Over the course of Al Kaline’s legendary 22-year Hall of Fame career with the Detroit Tigers that included the 1968 World Champion becoming the youngest player to win an American League batting title, being selected to 18 All-Star games and winning 10 Gold Glove awards, he had amassed a large collection of game-used memorabilia, autographed baseballs, awards, and photographs.
Now, a year and a half since he died at age 85, his family is selling over 400 treasured items from Kaline’s personal collection through Dallas-based Heritage Auctions’ Nov. 18-20 Fall Sports Collectibles Catalog that can be found at https://sports.ha.com/c/auction-home.zx?saleNo=50049.
Bidding begins Thursday and the auction ends Nov. 20.
Items to be auctioned include his 1968 World Series championship trophy, his home jersey from his final season in 1974, two game-used gloves, several Gold Glove awards and trophies, two home run baseballs, team-signed baseballs, All-Star game bats, signed player contracts and the golf bags and clubs that were his constant companions at Oakland Hills Country Club.
A photo of Ted Williams and Kaline signed to the Tiger that reads, “To Al, A great kid with a terrific future. Good luck, Ted Williams,” will be auctioned as well.
Each item comes with a letter of provenance from his eldest son Mark Kaline, 64, of Bloomfield Hills.
“My dad was good friends with Brooks Robinson, and after he told my dad about his 2015 Heritage auction, he started thinking about what he would do with all his things,” says Kaline, an advertising executive who credits his mother Louise for being the careful curator over the years of all the memorabilia.
“Dad didn’t want all his items being a burden on my mom after he passed, plus he didn’t want there to be problems between family members dividing them up, many of which are one of a kind,” Kaline said. “My brother Mike and my parents’ four grandkids have already been given some special items plus dad really thought it would be nice to give the fans the opportunity to obtain something from his career. Over the years he gave items to people like ushers, bat boys and some friends, so it could have been a lot worse going through things.
“There were a couple of items we wrestled with about selling, such as the 1973 Roberto Clemente Award because dad was the first recipient and he respected him so much.”

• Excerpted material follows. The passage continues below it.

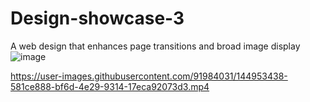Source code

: # Design-showcase-3
A web design that enhances page transitions and broad image display
![image](https://user-images.githubusercontent.com/91984031/144946075-db11cd3e-9710-44a2-b880-99b31d61f55c.png)


https://user-images.githubusercontent.com/91984031/144953438-581ce888-bf6d-4e29-9314-17eca92073d3.mp4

Mark Kaline says that discovering and assembling all the different items for the auction house was a little emotional but also illuminating:
“I found his contract from 1955, the year he won the batting title, and it showed that his salary was only $9,000, which I never knew. But it’s the little things that triggered the emotions like finding his Tiger hat that he wore at the last game at Tiger Stadium and the one from the 50th anniversary of the ’68 team that has the initials of teammates who had died or were too ill to be there in person.”
Mark Kaline also told the Free Press the family plans on donating a portion of the proceeds to some of his father’s favorite charities.
According to the Heritage Auctions website, the company founded in 1976 is the “largest collectibles auctioneer and third largest auction house in the world.”
Over the years celebrities including John Wayne, Sylvester Stallone, Stan Musial, Brooks Robinson and Willie McCovey and their families have used Heritage to auction off their personal collections.
“The reason most former players eventually place their items in auction is because it’s the most equitable way to do it for the families because it’s tough to put values on unique items because a lot of it is unknown and it depends what the market bears, “ said Chris Ivey, the founder and director of Heritage’s sports auctions. “You can’t exactly split a championship trophy.
“The Al Kaline collection is so special because he was after all ‘Mr. Tiger’, a Hall of Famer who played his entire career in Detroit and then was with the team as an announcer and advisor for years. The depth of this collection is amazing,” said Ivy who believes the “low estimate for the collection is around $800,000 and that there is a very good chance it will reach seven figures.”
The most expensive piece of game-used memorabilia the company has sold at auction was a 1937 Lou Gehring game-worn and photo-matched jersey for $2.58 million in 2019 while Jackie Robinson’s 1947 rookie jersey that sold at their 2017 auction for just over $2 million was resold privately through Heritage in 2018 for $2.6 million, according to Ivy.